A 17-year law enforcement veteran, Kirby-Reynolds was a police lieutenant with the Department of Defense. She performed special assignments such as undercover narcotics and was the only female on the special forces S.W.A.T. team.

After retiring from government service in 1988, Kirby-Reynolds became a personal safety specialist. Her clients now include Bayer, Pfizer, Bristol Myers-Squibb, American Express, and the United Nations in New York City. She also is the author of “Refuse to be a Victim” and she produced a video with the same title.

In her faculty-staff session, Kirby-Reynolds will share one-step moves – “what you can do to get away if somebody is going to attack you” – to remove an assailant.

The session is free but registration is required.
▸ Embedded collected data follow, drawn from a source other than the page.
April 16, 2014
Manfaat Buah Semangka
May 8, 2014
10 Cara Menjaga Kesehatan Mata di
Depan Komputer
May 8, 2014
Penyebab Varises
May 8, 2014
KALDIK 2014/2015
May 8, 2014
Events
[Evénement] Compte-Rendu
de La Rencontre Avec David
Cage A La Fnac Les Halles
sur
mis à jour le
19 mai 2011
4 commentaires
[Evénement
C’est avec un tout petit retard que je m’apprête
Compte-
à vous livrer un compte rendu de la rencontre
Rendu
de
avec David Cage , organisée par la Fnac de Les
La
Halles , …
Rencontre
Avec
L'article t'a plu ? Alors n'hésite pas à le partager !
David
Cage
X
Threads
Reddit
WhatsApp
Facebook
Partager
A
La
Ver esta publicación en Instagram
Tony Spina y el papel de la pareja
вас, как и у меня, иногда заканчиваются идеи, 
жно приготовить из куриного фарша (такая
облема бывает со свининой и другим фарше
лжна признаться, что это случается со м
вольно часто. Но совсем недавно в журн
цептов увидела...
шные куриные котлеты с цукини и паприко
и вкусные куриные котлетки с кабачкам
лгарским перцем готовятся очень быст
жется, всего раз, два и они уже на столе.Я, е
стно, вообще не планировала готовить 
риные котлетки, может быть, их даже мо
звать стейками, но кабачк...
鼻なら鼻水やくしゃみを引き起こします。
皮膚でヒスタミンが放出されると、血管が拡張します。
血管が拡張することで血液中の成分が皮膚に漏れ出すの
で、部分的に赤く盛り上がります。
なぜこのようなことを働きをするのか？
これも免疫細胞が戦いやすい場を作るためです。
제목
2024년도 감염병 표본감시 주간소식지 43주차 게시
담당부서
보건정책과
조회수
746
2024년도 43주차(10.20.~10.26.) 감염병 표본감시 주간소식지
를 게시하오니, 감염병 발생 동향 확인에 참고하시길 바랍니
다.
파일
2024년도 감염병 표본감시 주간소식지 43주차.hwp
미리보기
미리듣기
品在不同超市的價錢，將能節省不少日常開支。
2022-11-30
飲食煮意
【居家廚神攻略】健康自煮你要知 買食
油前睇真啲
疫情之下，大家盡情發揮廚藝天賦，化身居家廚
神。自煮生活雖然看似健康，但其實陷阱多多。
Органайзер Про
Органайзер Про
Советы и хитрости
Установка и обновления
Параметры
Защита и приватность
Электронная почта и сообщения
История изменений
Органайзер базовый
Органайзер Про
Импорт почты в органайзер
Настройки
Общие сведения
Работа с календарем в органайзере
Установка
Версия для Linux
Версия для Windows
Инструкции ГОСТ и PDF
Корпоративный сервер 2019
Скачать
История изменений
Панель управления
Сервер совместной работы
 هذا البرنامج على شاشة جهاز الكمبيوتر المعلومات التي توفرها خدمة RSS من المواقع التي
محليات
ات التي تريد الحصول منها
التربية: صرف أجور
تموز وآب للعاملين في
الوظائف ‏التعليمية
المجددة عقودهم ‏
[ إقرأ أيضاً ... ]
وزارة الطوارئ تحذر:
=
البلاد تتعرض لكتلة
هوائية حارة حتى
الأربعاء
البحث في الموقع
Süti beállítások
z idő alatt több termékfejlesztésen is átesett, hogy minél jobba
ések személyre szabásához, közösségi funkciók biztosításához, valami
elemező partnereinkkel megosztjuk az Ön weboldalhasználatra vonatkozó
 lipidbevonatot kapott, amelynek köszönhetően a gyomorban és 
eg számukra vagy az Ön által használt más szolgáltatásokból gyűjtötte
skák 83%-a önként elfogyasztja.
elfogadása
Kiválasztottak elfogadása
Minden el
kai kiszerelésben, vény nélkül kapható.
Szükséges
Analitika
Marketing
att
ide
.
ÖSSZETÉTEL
Anyone who is interested should contact Michelle Nuey, assistant manager of special services in the Police and Security Department, 863-1150. Participants are asked to come dressed in their usual attire.

This is one of several self-defense workshops scheduled for members of the Brown community. A session was previously held for undergraduate students, and a session for graduate students is planned for the summer. The graduate student session is sponsored by the Graduate Student Council.

Awards and Honors

Andrea Megela Simmons, professor of psychology and neuroscience, has been elected a Fellow of the Acoustical Society of America.  Simmons was cited for her “contributions to the field of bioacoustics.”  The certificate of fellowship will be presented during the June 2002 meetings of the society in Pittsburgh.

Faiza Fawaz Estrup, M.D., a clinical associate professor of biology and medicine and dean of medicine for clinical voluntary faculty, will receive the Woman Physician of the Year Award from the Rhode Island Medical Women’s Association.

The award will be presented during the association’s annual meeting May 13

Estrup is being honored for serving the medical community “tirelessly for over two decades as a rheumatologist, teacher, researcher and administrator.”

On the Road

Anthropology Professor Richard Gould presented a session titled “Underwater Crime Scene Recording” at the University of Rhode Island on May 2. His lecture was part of the Forensic Partnership Seminar Series co-sponsored by URI and the Rhode Island State Crime Lab. On May 4, Gould will lead an dive session in Jamestown during which divers, including students from Brown University, and divers affiliated with several police departments will be practice underwater crime scene recording.